Technology behemoths like Meta (previously Facebook) are pushing limits in their unwavering quest to power their AI systems, even if it means negotiating the complex seas of copyright law. The New York Times recently reported that Meta was prepared to take a chance on possible copyright disputes in order to find essential data sources for its AI’s training.
There was a clear sense of urgency at Meta in March and April of last year, as executives met virtually every day to plan how to get critical data that would drive the AI arms race. The company looked into a number of options, including audacious plans like acquiring well-known publishing house Simon & Schuster, which was bought by private equity firm KKR for a handsome $1.62 billion in August of last year.
The conversations purportedly covered complete license rights purchases for upcoming book titles at $10 a book, demonstrating the extent to which Meta was prepared to go in order to gather important datasets. This strategy is a reflection of the increasing tendency amongst internet firms to search for data aggressively, which may give rise to copyright difficulties. This is similar to OpenAI’s alleged usage of YouTube to train its video generator, Sora.
Meta has previously branched out into summarizing articles, books, and web information, using African contractors to assemble summaries that included stuff protected by copyright. This strategy sparked ethical questions, since one manager acknowledged that copyrighted data collecting was inevitable.
There was discussion about avoiding formal license agreements and keeping collecting data from possibly copyrighted sources at these discussions.
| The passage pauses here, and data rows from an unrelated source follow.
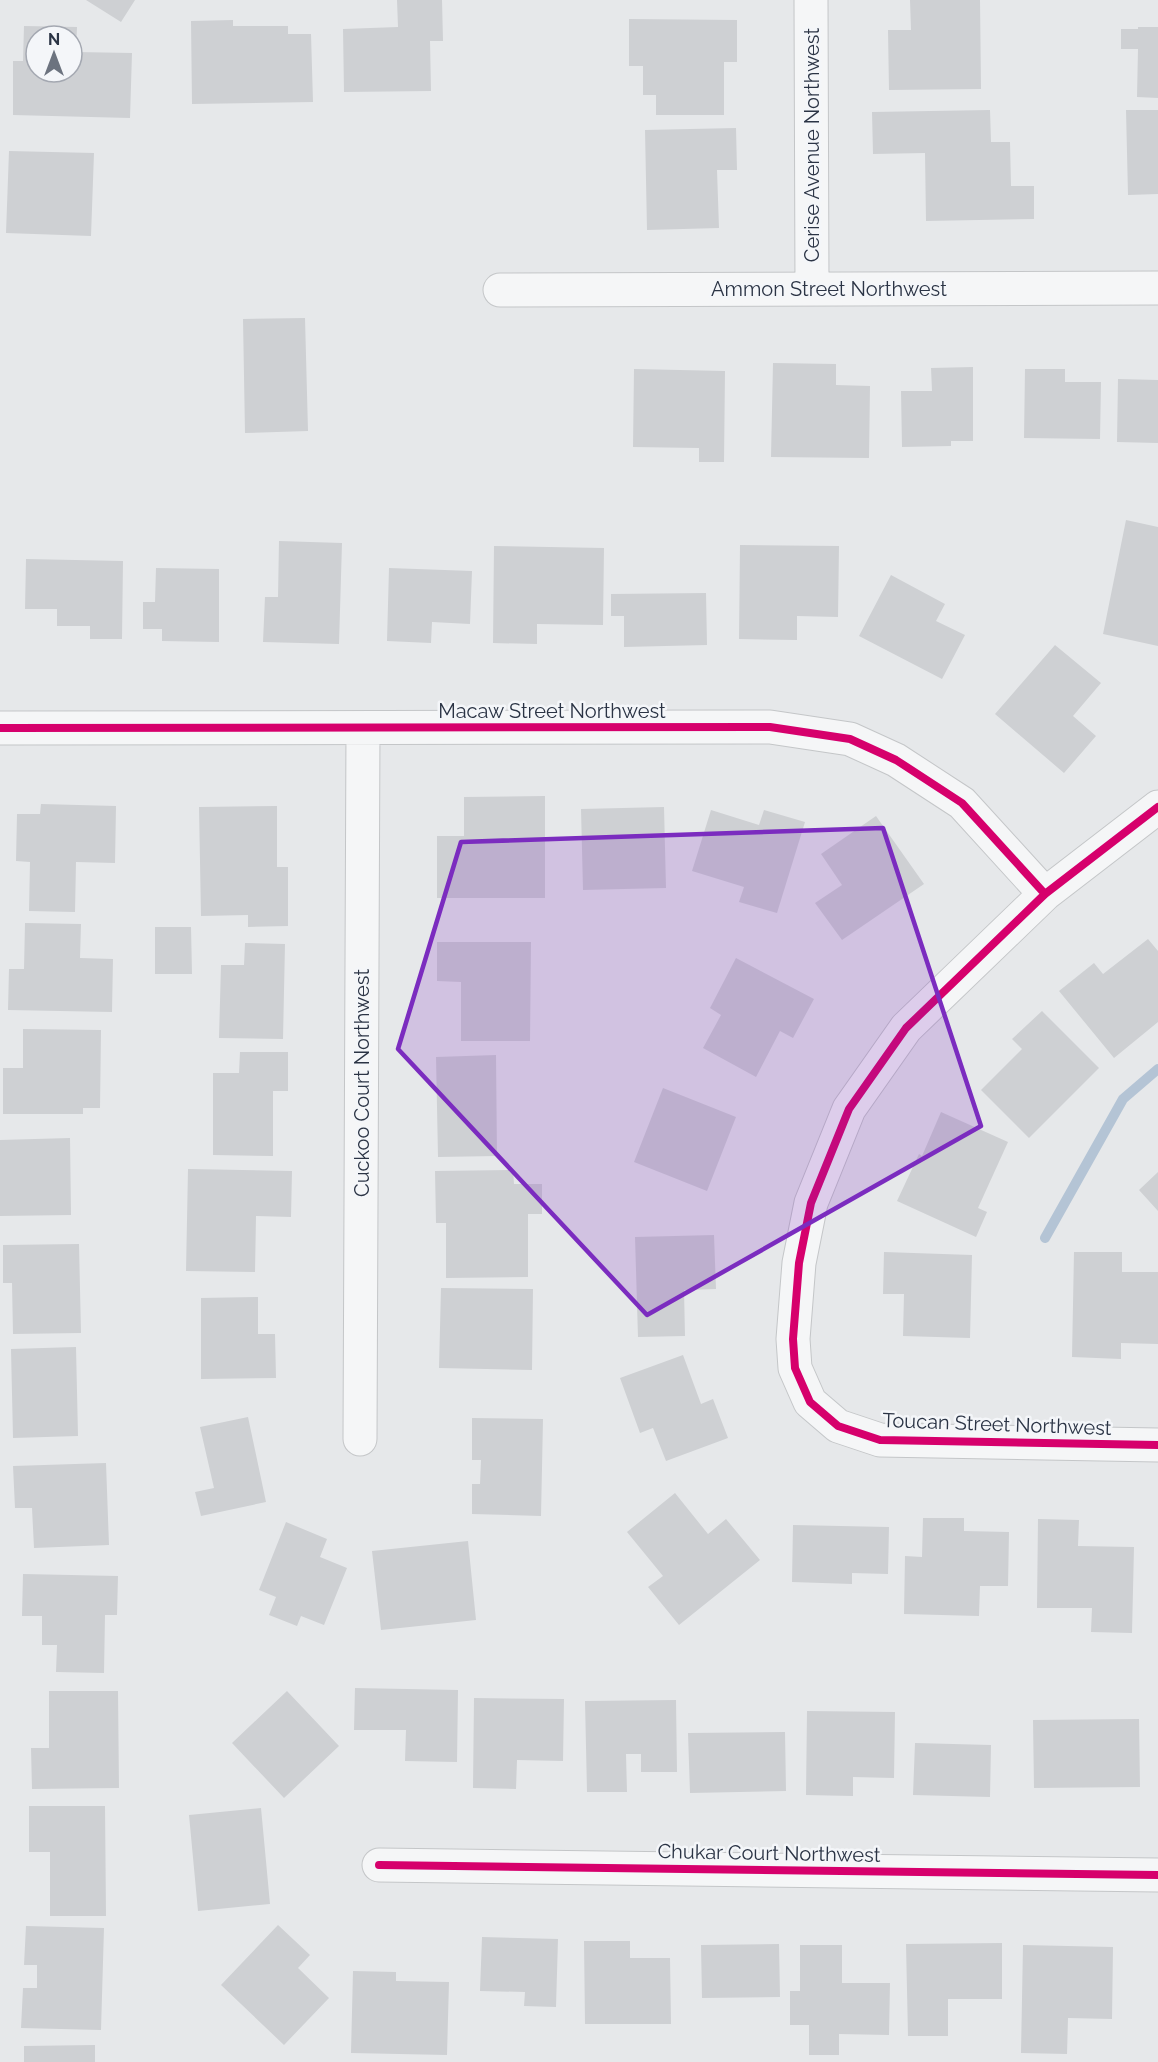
<svg xmlns="http://www.w3.org/2000/svg" width="1158" height="2062" viewBox="0 0 1158 2062" font-family="Raleway,sans-serif">
<style>
.lines{fill:none;stroke-linecap:round;stroke-linejoin:round}
.stream{stroke:#b4c4d5;stroke-width:10}
.building{fill:#ced0d3;fill-rule:evenodd}
.minor-casing{stroke:#c4c6c8;stroke-width:35}
.minor{stroke:#f5f6f7;stroke-width:33}
.cycleway-casing{stroke:#f4f6f9;stroke-width:11}
.cycleway{stroke:#d6006c;stroke-width:8}
.marked{fill:#7b2cbf;fill-opacity:0.2;stroke:#7b2cbf;stroke-width:4.5;stroke-linejoin:round}
.labels{text-anchor:middle;dominant-baseline:central;stroke-width:5;stroke-linejoin:round;paint-order:stroke}
.street-label{font-size:20px;fill:#2b3445;stroke:#f4f6f9}
</style>
<rect width="100%" height="100%" fill="#e6e8ea"/>
<g class="lines">
<path class="stream" d="M 1045,1238 L 1123,1099 L 1158,1069"/>
</g>
<path class="building" d="M 86,0 L 135,0 L 121,22 Z
M 397,0 L 442,0 L 443,41 L 430,41 L 431,91 L 344,92 L 343,29 L 398,27 Z
M 910,0 L 980,0 L 981,89 L 889,90 L 888,30 L 911,30 Z
M 629,19 L 737,20 L 737,62 L 724,62 L 724,115 L 656,115 L 656,95 L 643,95 L 643,66 L 629,66 Z
M 233,20 L 233,26 L 288,26 L 288,34 L 311,34 L 313,102 L 192,104 L 191,21 Z
M 24,26 L 77,27 L 76,52 L 132,53 L 130,118 L 13,115 L 13,61 L 23,61 ZM 36,36 L 72,36 L 72,72 L 36,72 Z
M 1138,27 L 1158,27 L 1158,98 L 1137,97 L 1138,49 L 1121,49 L 1121,29 L 1138,29 Z
M 990,110 L 991,142 L 1010,142 L 1011,186 L 1034,186 L 1034,219 L 926,221 L 925,153 L 873,154 L 872,112 Z
M 1126,110 L 1158,110 L 1158,194 L 1128,195 Z
M 736,128 L 737,170 L 717,170 L 719,228 L 647,230 L 645,130 Z
M 9,151 L 94,153 L 91,236 L 6,233 Z
M 305,318 L 308,431 L 245,433 L 243,319 Z
M 773,363 L 836,364 L 836,385 L 870,386 L 869,458 L 771,457 Z
M 973,367 L 973,441 L 951,441 L 951,446 L 902,447 L 901,391 L 932,391 L 931,368 Z
M 634,369 L 725,371 L 724,462 L 699,462 L 699,448 L 633,447 Z
M 1025,369 L 1065,369 L 1065,382 L 1101,382 L 1100,439 L 1024,438 Z
M 1118,379 L 1158,380 L 1158,443 L 1117,442 Z
M 1126,520 L 1158,527 L 1158,646 L 1103,634 Z
M 279,541 L 342,543 L 339,644 L 263,642 L 265,597 L 278,597 Z
M 740,545 L 839,546 L 838,617 L 797,616 L 797,640 L 739,639 Z
M 494,546 L 604,548 L 603,625 L 537,624 L 537,644 L 493,643 Z
M 26,559 L 123,561 L 122,639 L 90,639 L 90,626 L 57,626 L 57,609 L 25,609 Z
M 156,568 L 219,569 L 219,642 L 162,641 L 162,629 L 143,629 L 143,602 L 155,602 Z
M 389,568 L 472,571 L 470,624 L 432,622 L 431,643 L 387,641 Z
M 891,575 L 945,604 L 936,621 L 965,635 L 942,679 L 859,636 Z
M 706,593 L 707,645 L 624,647 L 624,616 L 611,616 L 611,594 Z
M 1055,645 L 1101,683 L 1073,716 L 1096,736 L 1064,773 L 995,714 Z
M 545,796 L 545,898 L 437,898 L 437,836 L 464,836 L 464,797 Z
M 41,804 L 116,806 L 115,863 L 76,862 L 75,912 L 29,911 L 30,862 L 16,861 L 17,814 L 40,814 Z
M 277,806 L 277,867 L 288,867 L 288,926 L 248,927 L 248,915 L 201,916 L 199,807 Z
M 664,807 L 666,888 L 583,890 L 581,809 Z
M 711,810 L 759,825 L 764,810 L 805,822 L 777,913 L 739,902 L 744,887 L 692,871 Z
M 876,816 L 924,884 L 842,940 L 815,903 L 842,885 L 821,854 Z
M 25,923 L 81,924 L 80,958 L 113,959 L 112,1012 L 8,1010 L 9,969 L 24,969 Z
M 155,927 L 191,927 L 192,974 L 155,974 Z
M 1148,939 L 1158,951 L 1158,1022 L 1114,1058 L 1059,991 L 1094,963 L 1103,974 Z
M 437,942 L 531,942 L 530,1041 L 461,1041 L 461,982 L 437,981 Z
M 245,943 L 285,944 L 283,1039 L 219,1038 L 221,965 L 244,965 Z
M 736,958 L 814,999 L 793,1038 L 780,1031 L 756,1077 L 703,1048 L 721,1015 L 710,1008 Z
M 1042,1011 L 1099,1068 L 1029,1138 L 981,1090 L 1022,1049 L 1012,1039 Z
M 23,1029 L 101,1030 L 100,1108 L 83,1108 L 83,1114 L 3,1114 L 3,1068 L 23,1068 Z
M 240,1052 L 288,1052 L 288,1091 L 273,1091 L 273,1156 L 213,1155 L 213,1073 L 239,1073 Z
M 496,1055 L 497,1156 L 438,1157 L 436,1057 Z
M 663,1088 L 736,1117 L 707,1191 L 634,1162 Z
M 941,1112 L 1008,1142 L 978,1208 L 987,1212 L 976,1237 L 897,1201 L 919,1154 L 922,1156 Z
M 70,1138 L 71,1215 L 0,1216 L 0,1140 Z
M 188,1169 L 292,1171 L 291,1217 L 256,1216 L 255,1272 L 186,1271 Z
M 513,1170 L 514,1184 L 542,1184 L 542,1214 L 528,1214 L 528,1277 L 446,1278 L 446,1223 L 436,1223 L 435,1171 Z
M 1158,1172 L 1158,1211 L 1139,1190 Z
M 714,1235 L 716,1289 L 684,1290 L 685,1336 L 638,1337 L 635,1237 Z
M 79,1244 L 81,1333 L 13,1334 L 12,1283 L 3,1283 L 3,1245 Z
M 884,1252 L 972,1255 L 970,1338 L 903,1336 L 904,1294 L 883,1294 Z
M 1074,1252 L 1122,1252 L 1122,1272 L 1158,1272 L 1158,1344 L 1121,1343 L 1121,1359 L 1072,1357 Z
M 441,1288 L 533,1289 L 532,1370 L 439,1368 Z
M 258,1297 L 258,1334 L 275,1334 L 276,1378 L 201,1379 L 201,1298 Z
M 76,1347 L 78,1436 L 13,1438 L 11,1349 Z
M 683,1355 L 701,1404 L 713,1399 L 728,1438 L 666,1461 L 653,1428 L 640,1433 L 620,1378 Z
M 248,1417 L 266,1502 L 201,1516 L 195,1492 L 214,1488 L 200,1427 Z
M 472,1418 L 543,1419 L 541,1516 L 472,1514 L 472,1484 L 480,1484 L 481,1460 L 472,1460 Z
M 106,1463 L 109,1545 L 34,1548 L 32,1508 L 15,1508 L 13,1466 Z
M 675,1493 L 708,1534 L 726,1519 L 760,1560 L 679,1625 L 648,1587 L 663,1576 L 627,1532 Z
M 923,1518 L 964,1518 L 964,1531 L 1009,1532 L 1008,1586 L 980,1586 L 979,1616 L 904,1614 L 905,1556 L 922,1557 Z
M 1038,1519 L 1079,1520 L 1078,1546 L 1134,1547 L 1132,1633 L 1091,1632 L 1092,1608 L 1037,1608 Z
M 286,1522 L 327,1539 L 320,1557 L 347,1568 L 324,1625 L 301,1616 L 297,1626 L 269,1615 L 276,1597 L 259,1590 Z
M 793,1525 L 889,1527 L 888,1574 L 852,1573 L 852,1584 L 792,1582 Z
M 468,1541 L 476,1620 L 381,1630 L 372,1551 Z
M 23,1574 L 118,1576 L 117,1615 L 105,1615 L 104,1673 L 56,1672 L 57,1645 L 42,1645 L 42,1616 L 22,1616 Z
M 355,1688 L 458,1690 L 457,1762 L 405,1761 L 406,1730 L 354,1730 Z
M 49,1691 L 118,1691 L 119,1788 L 32,1789 L 31,1748 L 49,1748 Z
M 287,1691 L 339,1746 L 284,1798 L 232,1743 Z
M 474,1698 L 564,1699 L 563,1761 L 517,1760 L 516,1789 L 473,1788 Z
M 676,1700 L 677,1772 L 641,1772 L 641,1754 L 626,1754 L 627,1792 L 587,1792 L 585,1701 Z
M 807,1711 L 895,1712 L 894,1778 L 853,1777 L 853,1796 L 806,1795 Z
M 1139,1719 L 1140,1787 L 1034,1788 L 1033,1720 Z
M 785,1732 L 786,1791 L 690,1793 L 688,1733 Z
M 915,1743 L 991,1745 L 990,1797 L 913,1795 Z
M 29,1806 L 105,1806 L 106,1916 L 50,1916 L 50,1852 L 29,1852 Z
M 261,1808 L 270,1904 L 198,1911 L 189,1815 Z
M 278,1925 L 310,1955 L 298,1968 L 329,1998 L 284,2045 L 221,1985 Z
M 26,1926 L 104,1928 L 101,2030 L 21,2028 L 23,1988 L 37,1988 L 37,1965 L 24,1965 Z
M 482,1937 L 558,1939 L 556,2007 L 524,2006 L 525,1992 L 480,1991 Z
M 584,1941 L 630,1941 L 630,1958 L 670,1958 L 671,2024 L 585,2024 Z
M 1002,1943 L 1002,1999 L 948,1999 L 948,2036 L 908,2036 L 906,1944 Z
M 779,1944 L 780,1997 L 702,1998 L 701,1945 Z
M 800,1945 L 842,1945 L 842,1983 L 890,1983 L 889,2035 L 839,2034 L 839,2055 L 809,2055 L 809,2025 L 790,2025 L 790,1991 L 800,1991 Z
M 1023,1945 L 1113,1947 L 1112,2019 L 1068,2018 L 1067,2054 L 1021,2053 Z
M 353,1971 L 396,1972 L 396,1981 L 449,1982 L 447,2055 L 351,2053 Z
M 95,2045 L 95,2062 L 24,2062 L 24,2046 Z"/>
<g class="lines">
<defs>
<path id="minor" d="M 811,0 L 812,289
M 500,290 L 1158,288
M 0,728 L 770,727 L 850,739 L 896,760 L 962,803 L 1045,894
M 1158,807 L 1045,894 L 906,1028 L 849,1109 L 811,1203 L 799,1263 L 793,1339 L 795,1368 L 810,1402 L 838,1426 L 880,1440 L 1158,1445
M 360,1439 L 363,728
M 379,1865 L 1158,1875"/>
</defs>
<use href="#minor" class="minor-casing"/>
<use href="#minor" class="minor"/>
<defs>
<path id="cycleway" d="M 0,728 L 770,727 L 850,739 L 896,760 L 962,803 L 1045,894
M 1158,807 L 1045,894 L 906,1028 L 849,1109 L 811,1203 L 799,1263 L 793,1339 L 795,1368 L 810,1402 L 838,1426 L 880,1440 L 1158,1445
M 379,1865 L 1158,1875"/>
</defs>
<use href="#cycleway" class="cycleway-casing"/>
<use href="#cycleway" class="cycleway"/>
</g>
<path class="marked" d="M 883,828 L 981,1126 L 647,1315 L 398,1049 L 461,842 Z"/>
<g class="labels">
<g class="street-label">
<text transform="translate(812 145) rotate(-90)">Cerise Avenue Northwest</text>
<text x="829" y="289">Ammon Street Northwest</text>
<text x="552" y="711">Macaw Street Northwest</text>
<text transform="translate(362 1083) rotate(-90)">Cuckoo Court Northwest</text>
<text transform="translate(997 1424) rotate(2)">Toucan Street Northwest</text>
<text transform="translate(769 1853) rotate(1)">Chukar Court Northwest</text>
</g>
</g>
<g transform="translate(54 54)"><circle r="28" fill="#f4f6f9" stroke="#a4a8b1" stroke-width="1.5"/>
<path d="M0-4.5L10 22L0 15L-10 22Z" fill="#6c737f"/>
<text y="-9" font-size="16" font-weight="bold" text-anchor="middle" fill="#2b3445">N</text>
</g>
</svg>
A lawyer expressed ethical concerns, but there was no response, which is a sign of how difficult it is to strike a balance between innovation and morality.
In the end, the decisions made by Meta’s decision-makers were influenced by past legal decisions, particularly the result of the 2015 case Authors Guild v. Google, in which the Supreme Court declined to revisit a judgment made by a lower court. This decision allowed Google to digitize and scan books in accordance with fair use regulations for Google Books. This precedent was used by Meta’s legal team as justification for teaching AI systems according to the same rules.
Meta emphasized the delicate and intricate nature of the subject by delaying answers in response to questions.
The search for data to train these systems will continue to be a difficult problem as technology advances and artificial intelligence becomes more and more integrated. The strategy used by Meta is a prime example of the extent to which tech companies would go—even at the risk of legal complications—in order to preserve their advantage in the field of artificial intelligence. This developing story emphasizes how urgently a comprehensive strategy that strikes a balance between innovation and moral and legal issues is needed.